WORK ORDER: Set down the data below in full and exactly, minus the pictures.

[INFORMATION SHOWN]

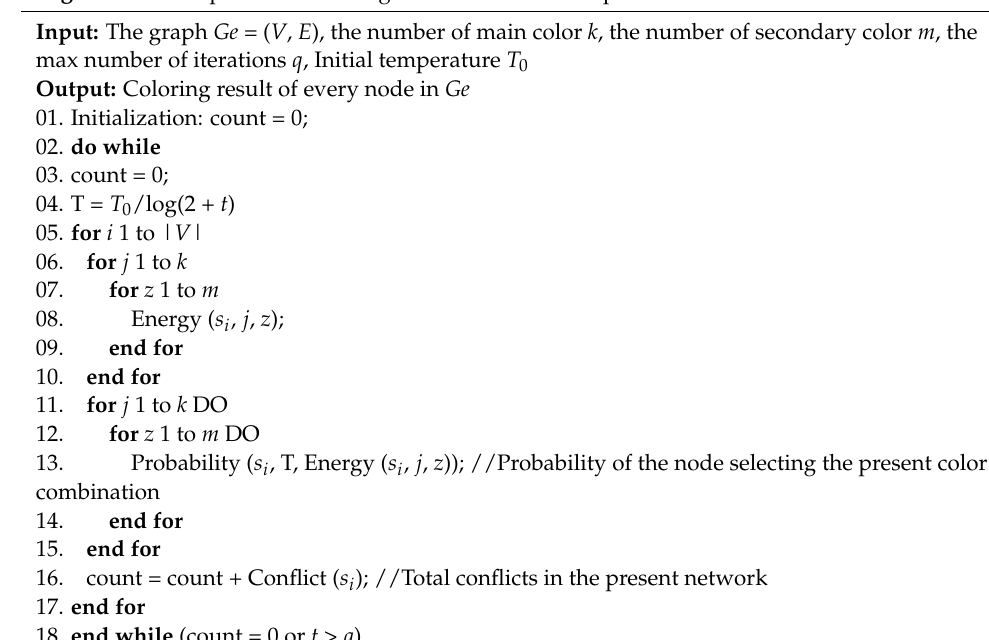
Algorithm 2. Graph vertex coloring based on the Gibbs optimization.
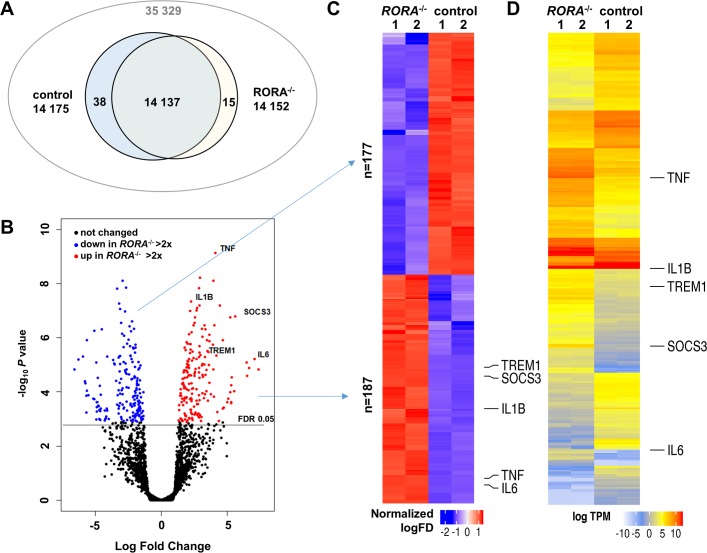
Deletion of RORA changes gene expression in differentiated THP-1 cells.A. Reads mapped to the human transcriptome were summarized for 35329 annotated genes. After filtering out genes with low read counts the remaining 14190 genes were used in differential expression analysis. B. Volcano plot shows distribution of raw p-values of identified 187 genes downregulated >2 fold in RORA-/- cells (blue) and 177 2-fold upregulated genes (red). C. Heatmap of 364 identified differentially expressed genes clustered by the overall expression levels. D. Heatmap of differentially expressed genes clustered by normalized read counts.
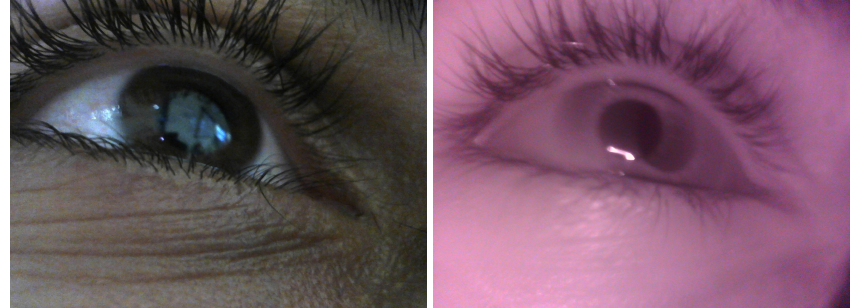
Figure 10. Unsynchronized capture. Left: RGB, right: IR image where the pupil is distorted during a saccade.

[/INFORMATION SHOWN]

TASK SOLUTION:
Algorithm 2. Graph vertex coloring based on the Gibbs optimization.
Deletion of RORA changes gene expression in differentiated THP-1 cells.A. Reads mapped to the human transcriptome were summarized for 35329 annotated genes. After filtering out genes with low read counts the remaining 14190 genes were used in differential expression analysis. B. Volcano plot shows distribution of raw p-values of identified 187 genes downregulated >2 fold in RORA-/- cells (blue) and 177 2-fold upregulated genes (red). C. Heatmap of 364 identified differentially expressed genes clustered by the overall expression levels. D. Heatmap of differentially expressed genes clustered by normalized read counts.
Figure 10. Unsynchronized capture. Left: RGB, right: IR image where the pupil is distorted during a saccade.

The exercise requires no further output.